From: Shrikanth Hegde <sshegde@linux.ibm.com>
To: Frederic Weisbecker <frederic@kernel.org>,
LKML <linux-kernel@vger.kernel.org>,
Madhavan Srinivasan <maddy@linux.ibm.com>
Cc: "Christophe Leroy (CS GROUP)" <chleroy@kernel.org>,
"Rafael J. Wysocki" <rafael@kernel.org>,
Alexander Gordeev <agordeev@linux.ibm.com>,
Anna-Maria Behnsen <anna-maria@linutronix.de>,
Ben Segall <bsegall@google.com>,
Boqun Feng <boqun.feng@gmail.com>,
Christian Borntraeger <borntraeger@linux.ibm.com>,
Dietmar Eggemann <dietmar.eggemann@arm.com>,
Heiko Carstens <hca@linux.ibm.com>,
Ingo Molnar <mingo@redhat.com>,
Jan Kiszka <jan.kiszka@siemens.com>,
Joel Fernandes <joelagnelf@nvidia.com>,
Juri Lelli <juri.lelli@redhat.com>,
Kieran Bingham <kbingham@kernel.org>,
Mel Gorman <mgorman@suse.de>,
Michael Ellerman <mpe@ellerman.id.au>,
Neeraj Upadhyay <neeraj.upadhyay@kernel.org>,
Nicholas Piggin <npiggin@gmail.com>,
"Paul E . McKenney" <paulmck@kernel.org>,
Peter Zijlstra <peterz@infradead.org>,
Steven Rostedt <rostedt@goodmis.org>,
Sven Schnelle <svens@linux.ibm.com>,
Thomas Gleixner <tglx@linutronix.de>,
Uladzislau Rezki <urezki@gmail.com>,
Valentin Schneider <vschneid@redhat.com>,
Vasily Gorbik <gor@linux.ibm.com>,
Vincent Guittot <vincent.guittot@linaro.org>,
Viresh Kumar <viresh.kumar@linaro.org>,
Xin Zhao <jackzxcui1989@163.com>,
linux-pm@vger.kernel.org, linux-s390@vger.kernel.org,
linuxppc-dev@lists.ozlabs.org
Subject: Re: [PATCH 04/15] powerpc/time: Prepare to stop elapsing in dynticks-idle
Date: Fri, 20 Feb 2026 00:00:06 +0530 [thread overview]

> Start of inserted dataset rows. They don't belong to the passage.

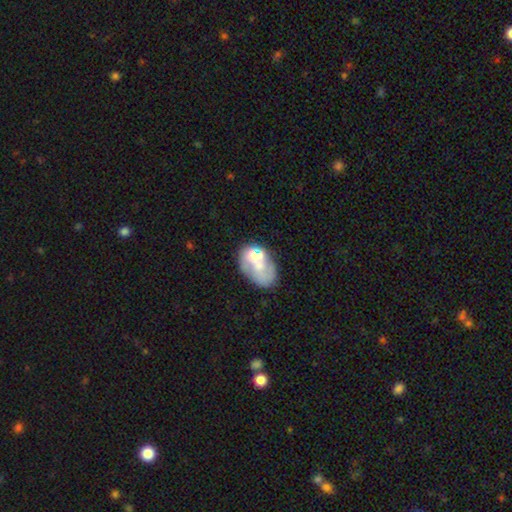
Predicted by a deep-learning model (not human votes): Overall: smooth (50%; featured or disk 36%). How rounded: in between (76%). Merging: none (35%; merger 23%).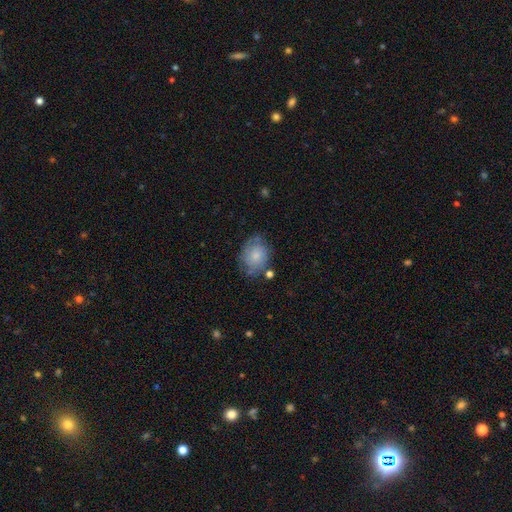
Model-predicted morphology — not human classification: A smooth galaxy with no disk features (66%) that is in between round and cigar-shaped (51%).

Vote fractions:
- Smooth or featured? smooth: 66% / featured or disk: 26% / star or artifact: 8%
- How rounded? in between: 51% / round: 48% / cigar-shaped: 1%
- Merging? none: 60% / minor disturbance: 26% / major disturbance: 9% / merger: 5%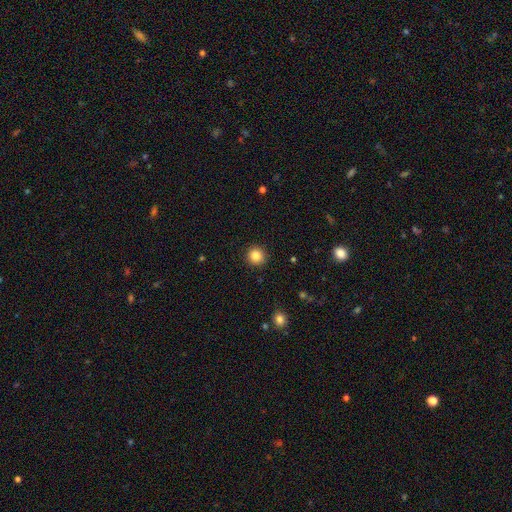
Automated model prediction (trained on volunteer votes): A smooth galaxy with no disk features (84%) that is round (93%).

Vote fractions:
- Smooth or featured? smooth: 84% / star or artifact: 11% / featured or disk: 5%
- How rounded? round: 93% / in between: 6% / cigar-shaped: 1%
- Merging? none: 91% / minor disturbance: 6% / major disturbance: 2% / merger: 1%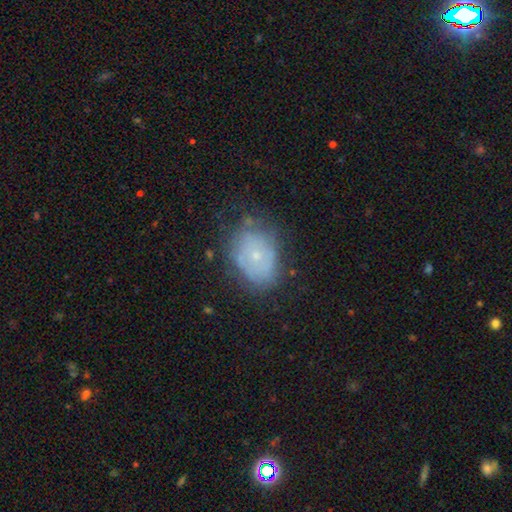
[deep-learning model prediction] Smooth or featured? Predicted: smooth (p=0.46). Merging? Predicted: none (p=0.63).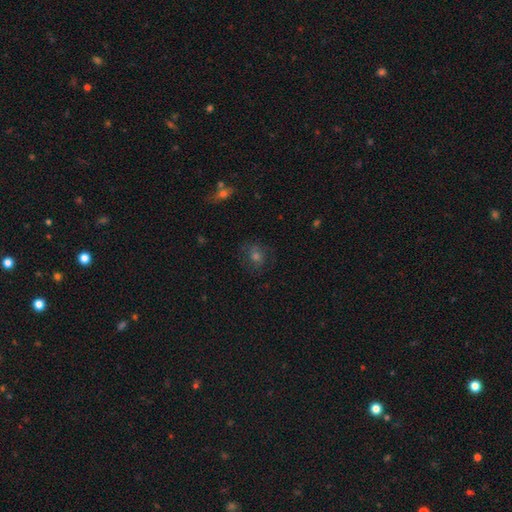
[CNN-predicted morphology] Overall: smooth (45%; star or artifact 28%). Merging: none (75%).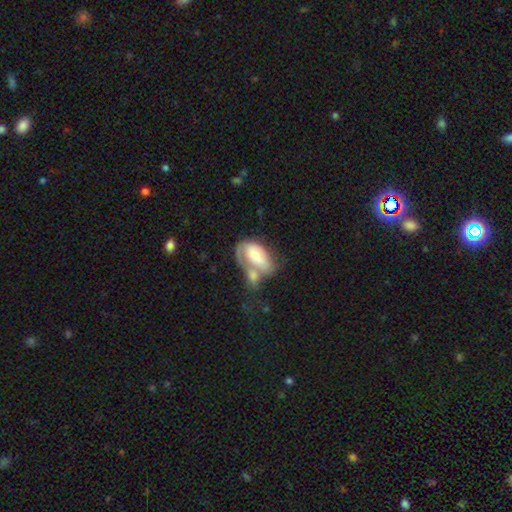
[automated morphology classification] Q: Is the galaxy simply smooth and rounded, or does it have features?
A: smooth — 51%.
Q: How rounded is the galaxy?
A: in between — 91%.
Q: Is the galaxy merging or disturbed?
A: merger — 53%.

Message-ID: <9413517d-963b-4e6d-b11b-b440acd7cb5a@linux.ibm.com> (raw)
In-Reply-To: <20260206142245.58987-5-frederic@kernel.org>
On 2/6/26 7:52 PM, Frederic Weisbecker wrote:
> Currently the tick subsystem stores the idle cputime accounting in
> private fields, allowing cohabitation with architecture idle vtime
> accounting. The former is fetched on online CPUs, the latter on offline
> CPUs.
>
> For consolidation purpose, architecture vtime accounting will continue
> to account the cputime but will make a break when the idle tick is
> stopped. The dyntick cputime accounting will then be relayed by the tick
> subsystem so that the idle cputime is still seen advancing coherently
> even when the tick isn't there to flush the idle vtime.
>
> Prepare for that and introduce three new APIs which will be used in
> subsequent patches:
>
> _ vtime_dynticks_start() is deemed to be called when idle enters in
> dyntick mode. The idle cputime that elapsed so far is accumulated.
>
> - vtime_dynticks_stop() is deemed to be called when idle exits from
> dyntick mode. The vtime entry clocks are fast-forward to current time
> so that idle accounting restarts elapsing from now.
>
> - vtime_reset() is deemed to be called from dynticks idle IRQ entry to
> fast-forward the clock to current time so that the IRQ time is still
> accounted by vtime while nohz cputime is paused.
>
> Also accumulated vtime won't be flushed from dyntick-idle ticks to avoid
> accounting twice the idle cputime, along with nohz accounting.
>
> Signed-off-by: Frederic Weisbecker <frederic@kernel.org>
Reviewed-by: Shrikanth Hegde <sshegde@linux.ibm.com>
> ---
> arch/powerpc/kernel/time.c | 41 ++++++++++++++++++++++++++++++++++++++
> include/linux/vtime.h | 6 ++++++
> 2 files changed, 47 insertions(+)
>
> diff --git a/arch/powerpc/kernel/time.c b/arch/powerpc/kernel/time.c
> index 4bbeb8644d3d..18506740f4a4 100644
> --- a/arch/powerpc/kernel/time.c
> +++ b/arch/powerpc/kernel/time.c
> @@ -376,6 +376,47 @@ void vtime_task_switch(struct task_struct *prev)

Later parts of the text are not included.